In connection with the identified inadmissible personal data processing done pursuant to the Instructions on Security Clearance Checks contained in the National Aviation Security Programme passed by the Serbian Government, the Commissioner for Information of Public Importance and Personal Data Protection has sent a letter to the Prime Minister of Serbia.
While fully acknowledging the importance of aviation security, the Commissioner felt it was opportune to point to the effects of undermining legal certainty and violating constitutional guarantees which stem from this document, as the "system" put in place pursuant to it is absolutely inconsistent with explicit constitutional provisions.
In September 2015, the Government passed the National Aviation Security Programme and classified it as "TOP SECRET." The Commissioner was not aware of the existence of this document until May 2016, when he learned about it through official correspondence with joint-stock company AIR SERBIA a.d. Belgrade, after which he obtained the text of the document from the Government's General Secretariat. On this occasion, the Commissioner did not examine the reasons for classifying the document as "TOP SECRET" and merely noted it was disputable.

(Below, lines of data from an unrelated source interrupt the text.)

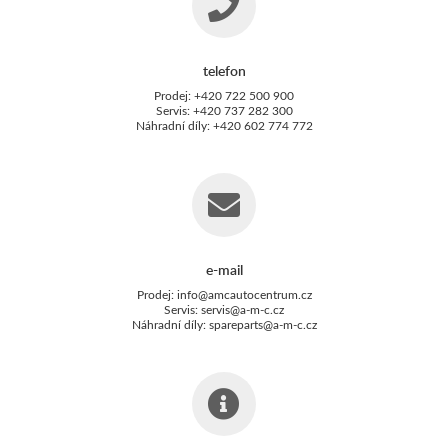
telefon
Prodej: +420 722 500 900
Servis: +420 737 282 300
Náhradní díly: +420 602 774 772
e-mail
Prodej:
info@amcautocentrum.cz
Servis:
servis@a-m-c.cz
Náhradní díly:
spareparts@a-m-c.cz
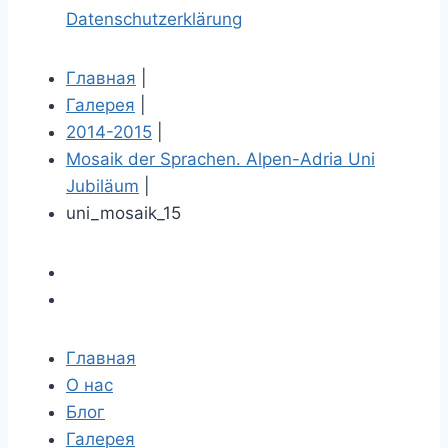
Datenschutzerklärung
Главная
|
Галерея
|
2014-2015
|
Mosaik der Sprachen. Alpen-Adria Uni
Jubiläum
|
uni_mosaik_15
Главная
О нас
Блог
Галерея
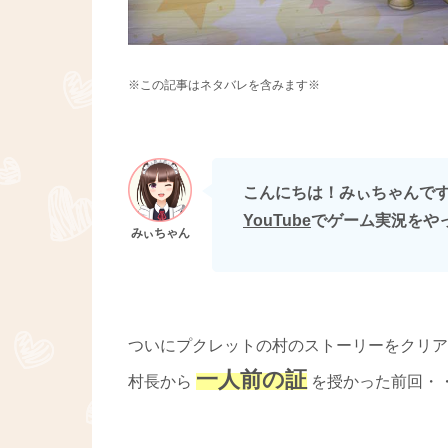
※この記事はネタバレを含みます※
こんにちは！みぃちゃんです(∩
YouTube
でゲーム実況をや
ついにプクレットの村のストーリーをクリア
一人前の証
村長から
を授かった前回・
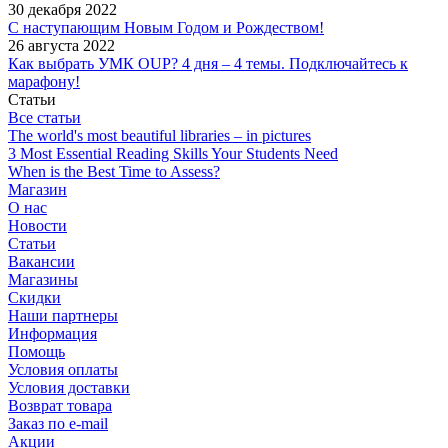
30 декабря 2022
С наступающим Новым Годом и Рождеством!
26 августа 2022
Как выбрать УМК OUP? 4 дня – 4 темы. Подключайтесь к
марафону!
Статьи
Все статьи
The world's most beautiful libraries – in pictures
3 Most Essential Reading Skills Your Students Need
When is the Best Time to Assess?
Магазин
О нас
Новости
Статьи
Вакансии
Магазины
Скидки
Наши партнеры
Информация
Помощь
Условия оплаты
Условия доставки
Возврат товара
Заказ по e-mail
Акции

The said document incorporates Appendix III-1-V titled "Instructions on Security Clearance Checks", which contains a description of security clearance checks, identifies the national authorities in charge of conducting the security clearance checks and the categories of staff subject to security clearance checks, defines the process of filing requests and provides for procedural issues concerning the conduct of security clearance checks.
The Constitution of Serbia (Article 42) guarantees personal data protection and provides that collecting, keeping, processing and use of personal data must be governed by law.
In a case pursuant to a motion filed by the Commissioner, the Constitutional Court reaffirmed in its Decision IUz No. 41/2010 of 30 May 2012 "... that only a law can provide for a basis of personal data processing", i.e. such data cannot be processed on the basis of secondary legislation.
The National Aviation Security Programme passed by the Government has never been published and is not even a legal instrument; accordingly, it most certainly cannot provide a legal basis for personal data processing.
In addition to these objections on principle, in his extensive letter the Commissioner also noted the legal confusion recognized in the Instructions, namely the fact that two different forms of personal data processing are both referred to as "security clearance checks", although they differ significantly.
The Commissioner demanded of the Government to repeal the section of the National Aviation Security Programme set out in Appendix III-1-V and to provide for those security clearance checks it considers necessary through amendments to the Air Traffic Law, as it is authorised to propose laws.
The Commissioner notes that this situation, just like other similar situations we have faced and which we will unfortunately become increasingly common, is a direct consequence of the lack of a strategic, well-designed and coordinated approach to issues in the field of personal data protection at the overall government level and once again calls on the Government to pass an Action Plan to implement the Personal Data Protection Strategy, which has been delayed for inexcusably long, and to finally begin implementing the Strategy, which was adopted as early as in 2010.